### INPUT MATERIAL

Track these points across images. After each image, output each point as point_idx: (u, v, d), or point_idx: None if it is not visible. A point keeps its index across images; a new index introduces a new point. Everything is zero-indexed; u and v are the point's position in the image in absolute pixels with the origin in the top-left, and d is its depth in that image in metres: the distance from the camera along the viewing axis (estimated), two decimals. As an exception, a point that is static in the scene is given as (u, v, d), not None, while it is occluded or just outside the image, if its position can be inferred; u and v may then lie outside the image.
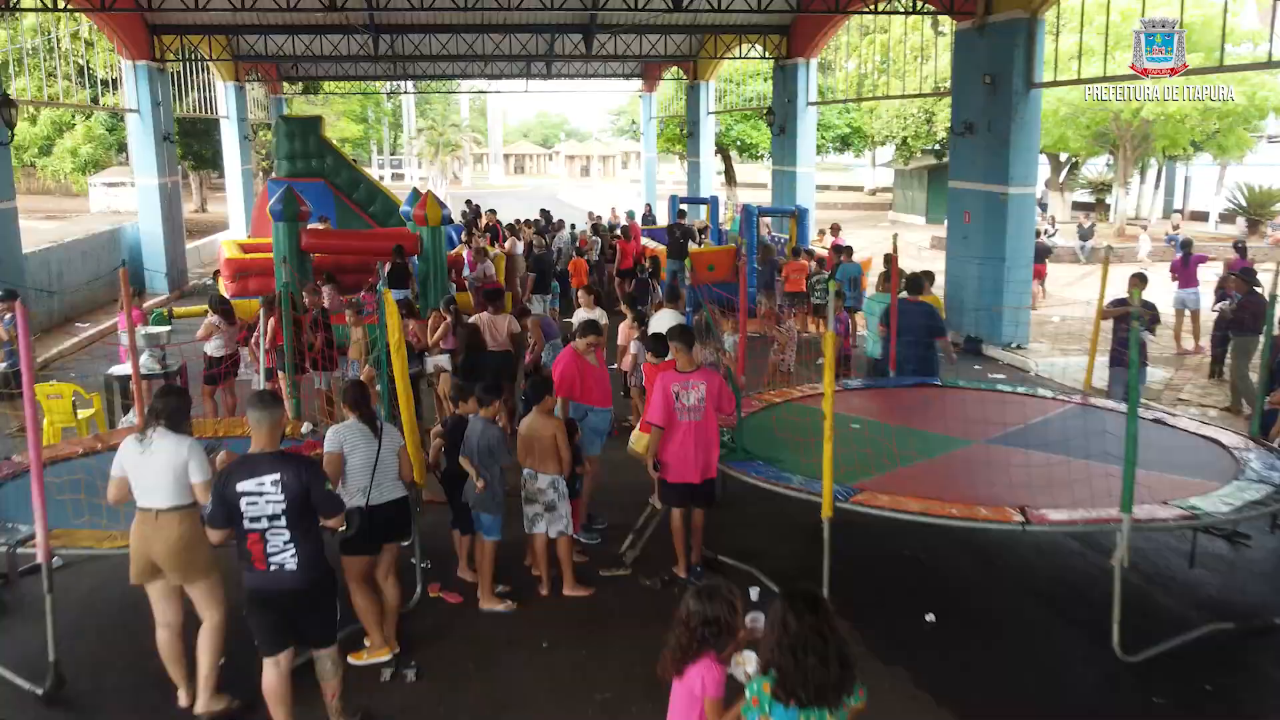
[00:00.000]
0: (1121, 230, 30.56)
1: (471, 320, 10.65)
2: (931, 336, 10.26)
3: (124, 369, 10.70)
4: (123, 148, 34.04)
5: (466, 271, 17.39)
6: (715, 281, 19.23)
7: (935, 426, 8.18)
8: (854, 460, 6.96)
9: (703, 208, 24.97)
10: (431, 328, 11.21)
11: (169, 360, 11.10)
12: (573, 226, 24.99)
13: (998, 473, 6.94)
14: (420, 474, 6.53)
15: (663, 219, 29.87)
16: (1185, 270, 15.36)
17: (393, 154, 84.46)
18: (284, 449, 7.73)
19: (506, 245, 19.57)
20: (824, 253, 19.07)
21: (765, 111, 26.39)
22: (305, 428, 8.07)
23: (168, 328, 11.32)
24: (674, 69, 34.92)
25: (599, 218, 25.65)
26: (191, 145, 38.65)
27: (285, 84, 39.39)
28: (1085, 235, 27.65)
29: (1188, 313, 15.40)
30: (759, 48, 25.43)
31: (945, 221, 40.40)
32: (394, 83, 42.11)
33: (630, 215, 23.32)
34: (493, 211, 24.95)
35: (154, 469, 5.28)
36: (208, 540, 5.27)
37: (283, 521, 4.92)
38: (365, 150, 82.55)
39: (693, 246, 19.32)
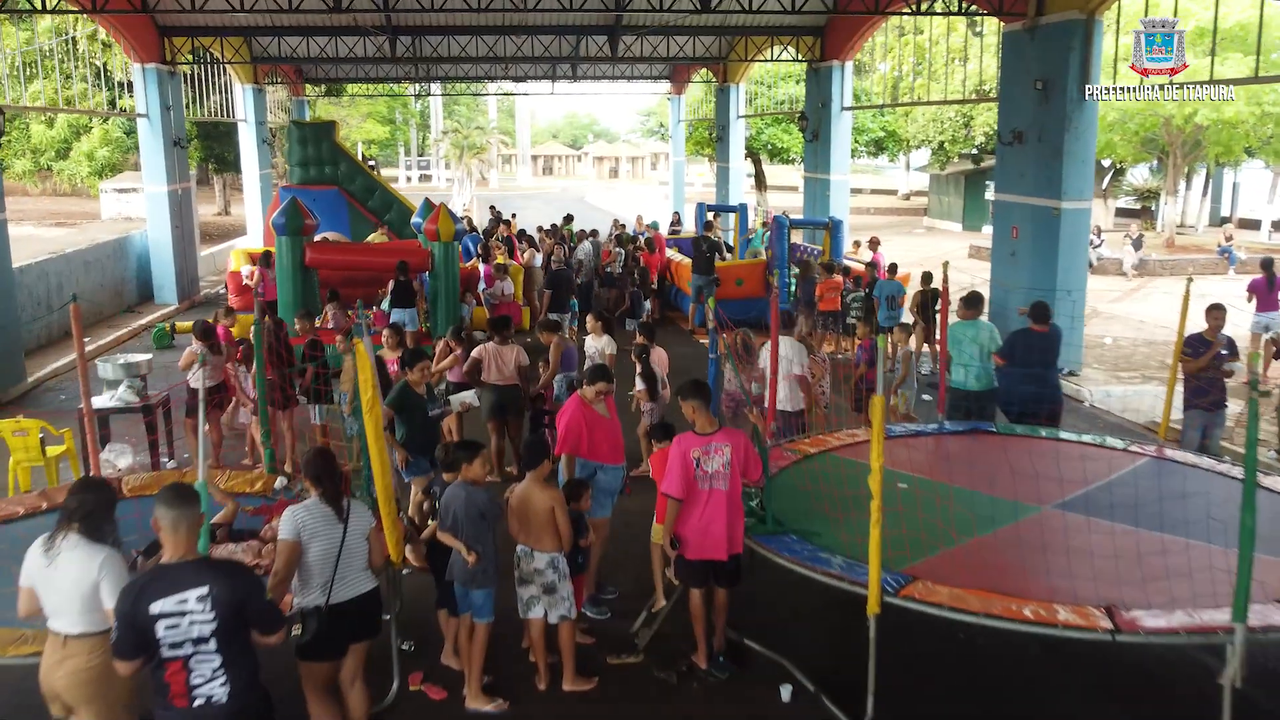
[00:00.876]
0: (1170, 241, 29.21)
1: (475, 352, 9.71)
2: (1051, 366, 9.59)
3: (101, 401, 9.87)
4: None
5: (483, 287, 16.51)
6: (744, 298, 18.29)
7: (995, 486, 7.14)
8: (904, 539, 5.95)
9: (730, 216, 24.01)
10: (438, 358, 10.29)
11: (150, 392, 10.26)
12: (595, 234, 24.05)
13: (1076, 557, 5.90)
14: (396, 553, 5.58)
15: (690, 225, 28.98)
16: (1269, 294, 14.15)
17: (420, 155, 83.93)
18: (252, 507, 6.97)
19: (524, 257, 18.66)
20: (860, 267, 18.01)
21: (798, 117, 25.31)
22: (279, 483, 7.16)
23: (147, 356, 10.45)
24: (703, 71, 33.93)
25: (623, 226, 24.69)
26: (213, 148, 38.11)
27: (308, 86, 38.83)
28: (1134, 246, 26.35)
29: (1264, 339, 14.17)
30: (791, 50, 24.37)
31: (983, 229, 39.39)
32: (419, 85, 41.29)
33: (654, 226, 22.30)
34: (507, 223, 23.80)
35: (61, 585, 4.31)
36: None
37: (212, 645, 3.91)
38: (393, 151, 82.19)
39: (720, 260, 18.31)
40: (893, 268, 15.36)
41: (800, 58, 24.29)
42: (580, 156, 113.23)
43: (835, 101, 23.09)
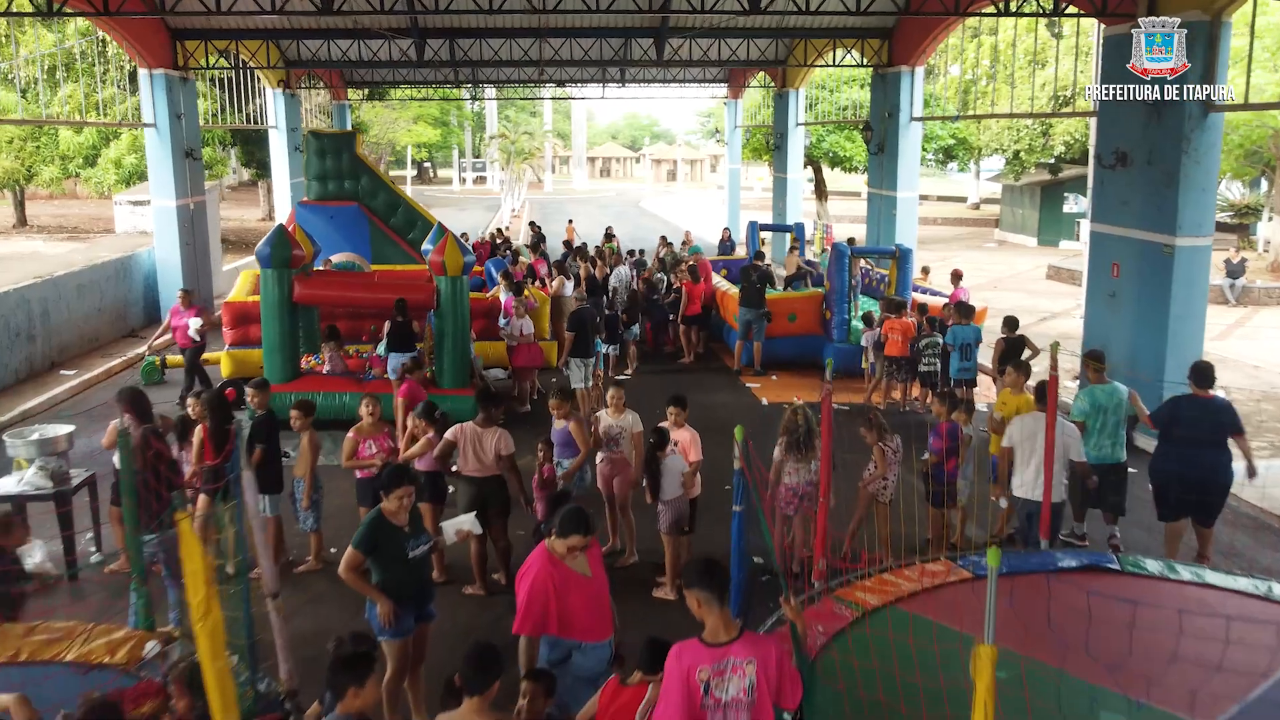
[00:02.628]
0: (1276, 265, 26.43)
1: (449, 434, 7.83)
2: (1226, 435, 8.22)
3: (7, 485, 8.19)
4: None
5: (503, 321, 14.56)
6: (797, 335, 16.25)
7: (1133, 680, 5.06)
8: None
9: (784, 235, 21.92)
10: (405, 441, 8.43)
11: (72, 472, 8.56)
12: (640, 254, 22.09)
13: None
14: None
15: (739, 237, 26.90)
16: None
17: (476, 158, 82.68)
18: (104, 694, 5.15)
19: (553, 286, 16.77)
20: (937, 301, 15.82)
21: (861, 127, 23.12)
22: (149, 649, 5.30)
23: (68, 429, 8.73)
24: (760, 74, 31.86)
25: (670, 245, 22.62)
26: (254, 153, 37.00)
27: (350, 90, 37.49)
28: (1234, 272, 23.69)
29: None
30: (855, 54, 22.20)
31: (1059, 244, 36.73)
32: (467, 88, 39.74)
33: (696, 250, 20.21)
34: (533, 247, 21.74)
35: None
36: None
37: None
38: (447, 154, 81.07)
39: (772, 291, 16.27)
40: (967, 309, 13.17)
41: (865, 62, 22.13)
42: (639, 159, 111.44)
43: (904, 111, 20.90)
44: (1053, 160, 36.57)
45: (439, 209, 59.30)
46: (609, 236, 23.54)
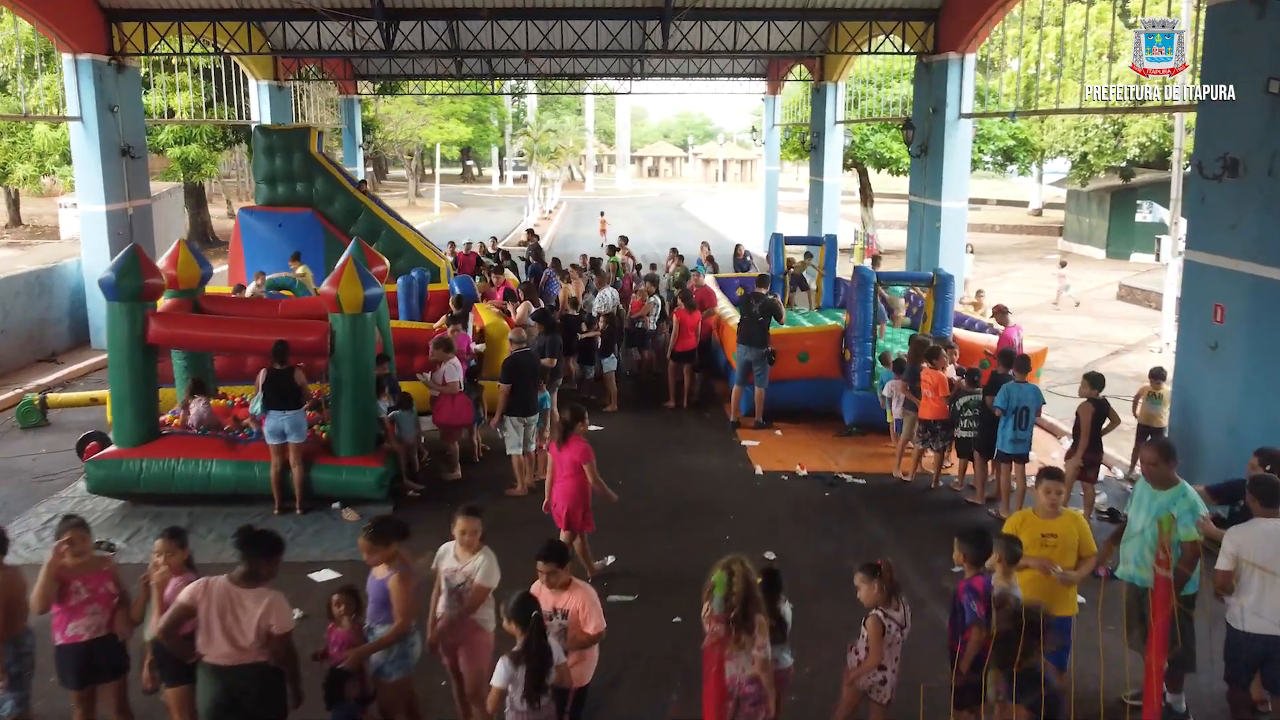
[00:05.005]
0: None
1: (182, 594, 4.98)
2: None
3: None
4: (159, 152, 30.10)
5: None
6: (809, 378, 13.26)
7: None
8: None
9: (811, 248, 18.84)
10: (141, 591, 5.59)
11: None
12: (651, 269, 19.12)
13: None
14: None
15: (754, 252, 23.66)
16: None
17: (519, 156, 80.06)
18: None
19: (517, 312, 13.89)
20: (982, 341, 12.76)
21: (902, 125, 19.98)
22: None
23: None
24: (799, 68, 28.80)
25: (682, 259, 19.48)
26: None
27: (363, 83, 35.10)
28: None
29: None
30: (896, 40, 19.06)
31: (1130, 257, 33.07)
32: (482, 81, 37.16)
33: (697, 270, 17.21)
34: (492, 263, 18.68)
35: None
36: None
37: None
38: (484, 152, 78.64)
39: (777, 326, 13.28)
40: (1024, 362, 10.08)
41: (907, 49, 18.99)
42: (688, 158, 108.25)
43: (951, 106, 17.77)
44: (1124, 164, 33.03)
45: (472, 209, 57.02)
46: (613, 250, 20.59)
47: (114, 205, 17.25)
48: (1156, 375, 10.76)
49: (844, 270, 20.91)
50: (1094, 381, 9.56)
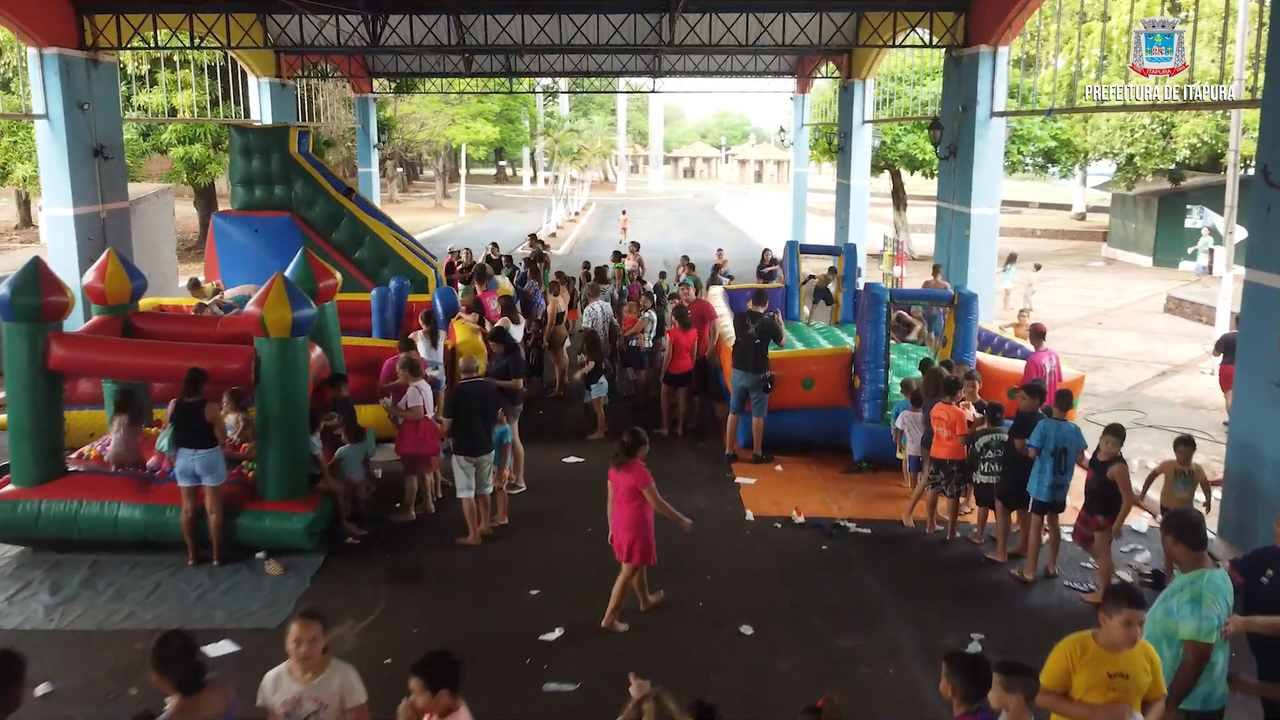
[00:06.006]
0: None
1: None
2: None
3: None
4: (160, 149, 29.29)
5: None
6: (815, 407, 11.89)
7: None
8: None
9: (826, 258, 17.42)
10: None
11: None
12: (660, 277, 17.86)
13: None
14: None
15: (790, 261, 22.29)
16: None
17: (543, 156, 79.01)
18: None
19: (499, 321, 12.65)
20: (1014, 369, 11.34)
21: (930, 125, 18.50)
22: None
23: None
24: (828, 65, 27.36)
25: (692, 268, 18.11)
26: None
27: (380, 81, 34.15)
28: None
29: None
30: (923, 32, 17.58)
31: (1179, 265, 31.22)
32: (500, 80, 36.07)
33: (694, 282, 15.80)
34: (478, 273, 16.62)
35: None
36: None
37: None
38: (515, 153, 77.67)
39: (776, 349, 11.92)
40: (1064, 397, 8.64)
41: (936, 41, 17.51)
42: (725, 159, 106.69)
43: (981, 104, 16.30)
44: (1173, 166, 31.13)
45: (501, 209, 55.97)
46: (618, 255, 19.33)
47: (83, 209, 16.23)
48: (1185, 444, 8.58)
49: (874, 278, 19.56)
50: (1119, 434, 8.05)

### EXERCISE DIRECTIONS
Reproduce the whole listing verbatim. Pictures stay out of the copy.

### FINISHED EXERCISE
Track these points across images. After each image, output each point as point_idx: (u, v, d), or point_idx: None if it is not visible. A point keeps its index across images; a new index introduces a new point. Everything is zero-indexed; u and v are the point's position in the image in absolute pixels with the origin in the top-left, and d is its depth in that image in metres: the distance from the camera along the viewing axis (estimated), two decimals. As an exception, a point that is static in the scene is given as (u, v, d), not None, while it is occluded or just outside the image, if its position can be inferred; u and v may then lie outside the image.
[00:00.000]
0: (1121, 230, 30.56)
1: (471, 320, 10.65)
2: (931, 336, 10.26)
3: (124, 369, 10.70)
4: (123, 148, 34.04)
5: (466, 271, 17.39)
6: (715, 281, 19.23)
7: (935, 426, 8.18)
8: (854, 460, 6.96)
9: (703, 208, 24.97)
10: (431, 328, 11.21)
11: (169, 360, 11.10)
12: (573, 226, 24.99)
13: (998, 473, 6.94)
14: (420, 474, 6.53)
15: (663, 219, 29.87)
16: (1185, 270, 15.36)
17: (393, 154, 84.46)
18: (284, 449, 7.73)
19: (506, 245, 19.57)
20: (824, 253, 19.07)
21: (765, 111, 26.39)
22: (305, 428, 8.07)
23: (168, 328, 11.32)
24: (674, 69, 34.92)
25: (599, 218, 25.65)
26: (191, 145, 38.65)
27: (285, 84, 39.39)
28: (1085, 235, 27.65)
29: (1188, 313, 15.40)
30: (759, 48, 25.43)
31: (945, 221, 40.40)
32: (394, 83, 42.11)
33: (630, 215, 23.32)
34: (493, 211, 24.95)
35: (154, 469, 5.28)
36: (208, 540, 5.27)
37: (283, 521, 4.92)
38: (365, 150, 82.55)
39: (693, 246, 19.32)
[00:00.876]
0: (1170, 241, 29.21)
1: (475, 352, 9.71)
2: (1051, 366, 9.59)
3: (101, 401, 9.87)
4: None
5: (483, 287, 16.51)
6: (744, 298, 18.29)
7: (995, 486, 7.14)
8: (904, 539, 5.95)
9: (730, 216, 24.01)
10: (438, 358, 10.29)
11: (150, 392, 10.26)
12: (595, 234, 24.05)
13: (1076, 557, 5.90)
14: (396, 553, 5.58)
15: (690, 225, 28.98)
16: (1269, 294, 14.15)
17: (420, 155, 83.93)
18: (252, 507, 6.97)
19: (524, 257, 18.66)
20: (860, 267, 18.01)
21: (798, 117, 25.31)
22: (279, 483, 7.16)
23: (147, 356, 10.45)
24: (703, 71, 33.93)
25: (623, 226, 24.69)
26: (213, 148, 38.11)
27: (308, 86, 38.83)
28: (1134, 246, 26.35)
29: (1264, 339, 14.17)
30: (791, 50, 24.37)
31: (983, 229, 39.39)
32: (419, 85, 41.29)
33: (654, 226, 22.30)
34: (507, 223, 23.80)
35: (61, 585, 4.31)
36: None
37: (212, 645, 3.91)
38: (393, 151, 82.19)
39: (720, 260, 18.31)
40: (893, 268, 15.36)
41: (800, 58, 24.29)
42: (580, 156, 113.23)
43: (835, 101, 23.09)
[00:02.628]
0: (1276, 265, 26.43)
1: (449, 434, 7.83)
2: (1226, 435, 8.22)
3: (7, 485, 8.19)
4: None
5: (503, 321, 14.56)
6: (797, 335, 16.25)
7: (1133, 680, 5.06)
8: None
9: (784, 235, 21.92)
10: (405, 441, 8.43)
11: (72, 472, 8.56)
12: (640, 254, 22.09)
13: None
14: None
15: (739, 237, 26.90)
16: None
17: (476, 158, 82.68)
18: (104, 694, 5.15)
19: (553, 286, 16.77)
20: (937, 301, 15.82)
21: (861, 127, 23.12)
22: (149, 649, 5.30)
23: (68, 429, 8.73)
24: (760, 74, 31.86)
25: (670, 245, 22.62)
26: (254, 153, 37.00)
27: (350, 90, 37.49)
28: (1234, 272, 23.69)
29: None
30: (855, 54, 22.20)
31: (1059, 244, 36.73)
32: (467, 88, 39.74)
33: (696, 250, 20.21)
34: (533, 247, 21.74)
35: None
36: None
37: None
38: (447, 154, 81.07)
39: (772, 291, 16.27)
40: (967, 309, 13.17)
41: (865, 62, 22.13)
42: (639, 159, 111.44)
43: (904, 111, 20.90)
44: (1053, 160, 36.57)
45: (439, 209, 59.30)
46: (609, 236, 23.54)
[00:05.005]
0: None
1: (182, 594, 4.98)
2: None
3: None
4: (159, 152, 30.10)
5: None
6: (809, 378, 13.26)
7: None
8: None
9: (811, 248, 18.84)
10: (141, 591, 5.59)
11: None
12: (651, 269, 19.12)
13: None
14: None
15: (754, 252, 23.66)
16: None
17: (519, 156, 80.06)
18: None
19: (517, 312, 13.89)
20: (982, 341, 12.76)
21: (902, 125, 19.98)
22: None
23: None
24: (799, 68, 28.80)
25: (682, 259, 19.48)
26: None
27: (363, 83, 35.10)
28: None
29: None
30: (896, 40, 19.06)
31: (1130, 257, 33.07)
32: (482, 81, 37.16)
33: (697, 270, 17.21)
34: (492, 263, 18.68)
35: None
36: None
37: None
38: (484, 152, 78.64)
39: (777, 326, 13.28)
40: (1024, 362, 10.08)
41: (907, 49, 18.99)
42: (688, 158, 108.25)
43: (951, 106, 17.77)
44: (1124, 164, 33.03)
45: (472, 209, 57.02)
46: (613, 250, 20.59)
47: (114, 205, 17.25)
48: (1156, 375, 10.76)
49: (844, 270, 20.91)
50: (1094, 381, 9.56)
[00:06.006]
0: None
1: None
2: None
3: None
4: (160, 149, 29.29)
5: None
6: (815, 407, 11.89)
7: None
8: None
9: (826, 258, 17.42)
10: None
11: None
12: (660, 277, 17.86)
13: None
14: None
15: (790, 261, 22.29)
16: None
17: (543, 156, 79.01)
18: None
19: (499, 321, 12.65)
20: (1014, 369, 11.34)
21: (930, 125, 18.50)
22: None
23: None
24: (828, 65, 27.36)
25: (692, 268, 18.11)
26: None
27: (380, 81, 34.15)
28: None
29: None
30: (923, 32, 17.58)
31: (1179, 265, 31.22)
32: (500, 80, 36.07)
33: (694, 282, 15.80)
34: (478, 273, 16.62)
35: None
36: None
37: None
38: (515, 153, 77.67)
39: (776, 349, 11.92)
40: (1064, 397, 8.64)
41: (936, 41, 17.51)
42: (725, 159, 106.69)
43: (981, 104, 16.30)
44: (1173, 166, 31.13)
45: (501, 209, 55.97)
46: (618, 255, 19.33)
47: (83, 209, 16.23)
48: (1185, 444, 8.58)
49: (874, 278, 19.56)
50: (1119, 434, 8.05)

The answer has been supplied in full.